Title IV point 63 e) requires PIs to allocate rights and obligations in a written agreement which should include the location where the critical or important functions will be provided or where relevant data will be kept. EPIF is concerned that this provision will create additional time and financial investments, as locations can change, management of the modification would be burdensome and finally not necessary as long as the service provider agrees to comply with all applicable laws.
Moreover the provision in Title IV point 10.1 requires PSP sub-outsourcing services to be able to control and oversee different levels of sub-outsourcing services providers of critical or important functions and guarantee that the availability, integrity, security of data and systems is ensured. EPIF is concerned that this will create practical issues related to a high level of control requirements of chain outsourcing service providers (see paper attached).

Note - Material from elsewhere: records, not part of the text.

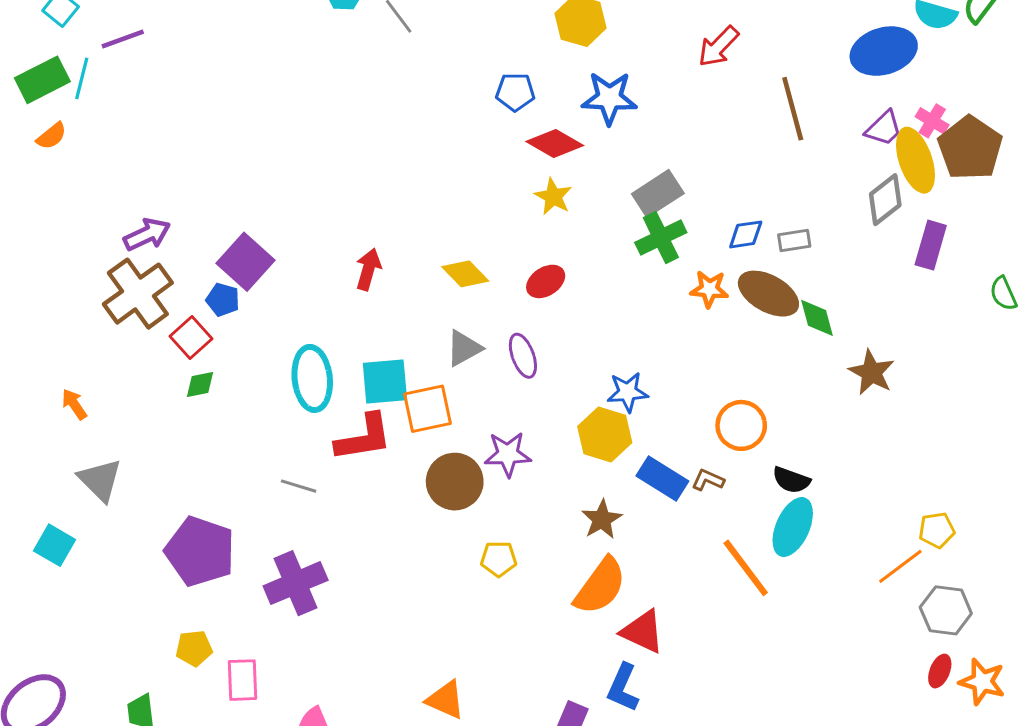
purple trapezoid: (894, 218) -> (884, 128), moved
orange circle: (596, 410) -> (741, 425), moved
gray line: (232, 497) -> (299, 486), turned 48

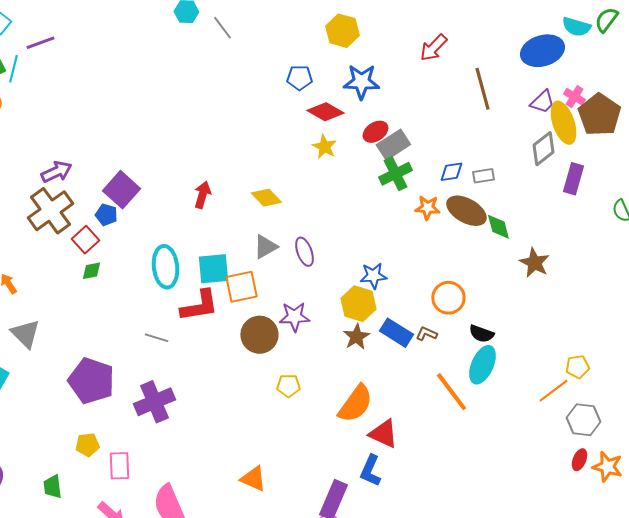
red ellipse: (546, 281) -> (375, 132), moved
brown star: (602, 519) -> (356, 337), moved

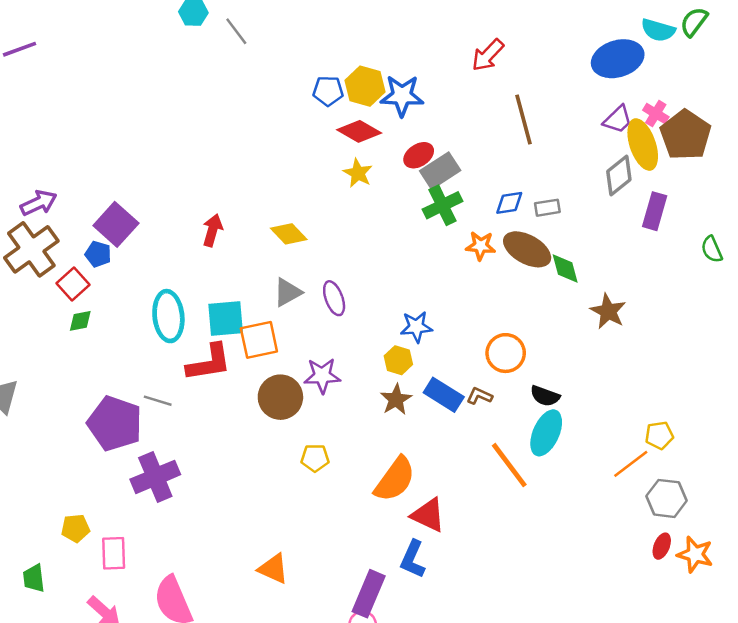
yellow hexagon: (342, 31) -> (365, 86), moved
brown line: (482, 89) -> (524, 119), moved
yellow hexagon: (358, 304) -> (398, 360), size x0.7
purple pentagon: (91, 381) -> (115, 423), moved

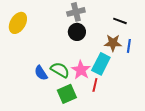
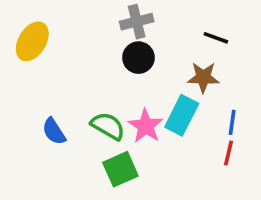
blue line: (129, 46) -> (232, 122), moved
blue semicircle: (41, 73) -> (54, 131), moved
red line: (95, 85) -> (228, 153), moved

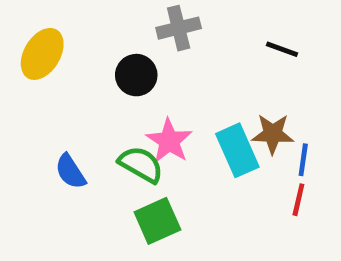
black circle: (138, 58) -> (136, 75), moved
brown star: (203, 77) -> (273, 134), moved
cyan rectangle: (182, 115) -> (237, 150), turned -51
pink star: (146, 126) -> (169, 141), moved

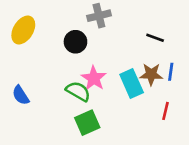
black line: (282, 49) -> (155, 38), moved
blue line: (303, 160) -> (171, 72), moved
blue semicircle: (70, 171) -> (21, 95), moved

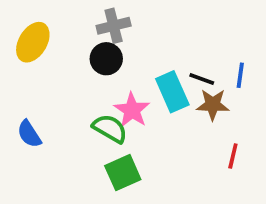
gray cross: (99, 16) -> (114, 26), moved
black line: (155, 38) -> (202, 79), moved
blue line: (171, 72) -> (240, 75), moved
cyan rectangle: (132, 83) -> (172, 92), moved

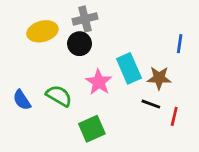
yellow ellipse: (33, 42) -> (42, 31), moved, turned 44
blue line: (240, 75) -> (180, 44), moved
black line: (202, 79) -> (151, 104), moved
green semicircle: (110, 128) -> (59, 96), moved

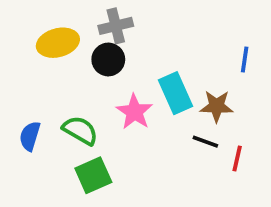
blue semicircle: (22, 100) -> (30, 136), turned 50
green square: (92, 129) -> (93, 175), moved

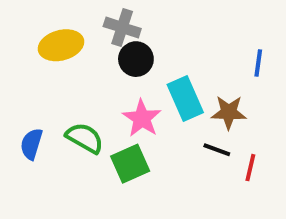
gray cross: (116, 26) -> (122, 27), turned 32
black circle: (108, 59) -> (136, 59), moved
green square: (93, 175) -> (130, 164), moved

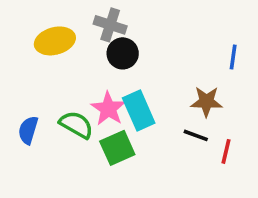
cyan rectangle: (185, 99) -> (139, 110), moved
pink star: (142, 118) -> (108, 109), moved

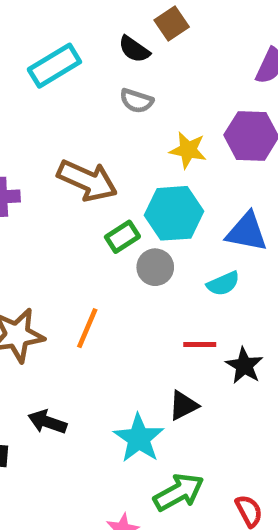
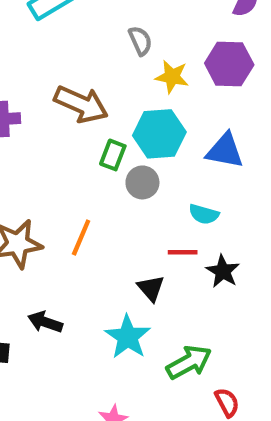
gray semicircle: (136, 101) -> (140, 41), moved, turned -132
green rectangle: (122, 237) -> (113, 155), turned -36
cyan semicircle: (223, 284) -> (204, 214), moved, turned 40
black triangle: (183, 405) -> (151, 288), moved, turned -44
green arrow: (179, 492) -> (189, 362), moved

Section 83 requires PSPs to monitor on an ongoing basis the performance by the service provider and, where applicable, sub-contractors. We suggest applying these requirements to chain outsourcing on a risk-based approach (e.g. oversight should apply to material sub-contractors and PSPs should be able to rely on the service provider monitoring the sub-contractor’s performance, review the results of such monitoring (if needed) and conduct direct oversight of sub-contractors only in situations where PSPs determine that this is appropriate).
We believe this should form part of the business continuity plan. We suggest it not to be so prescriptive and that in its current form, it is very detailed and rather onerous to comply with. Companies should have more flexibility to form their own exit plans.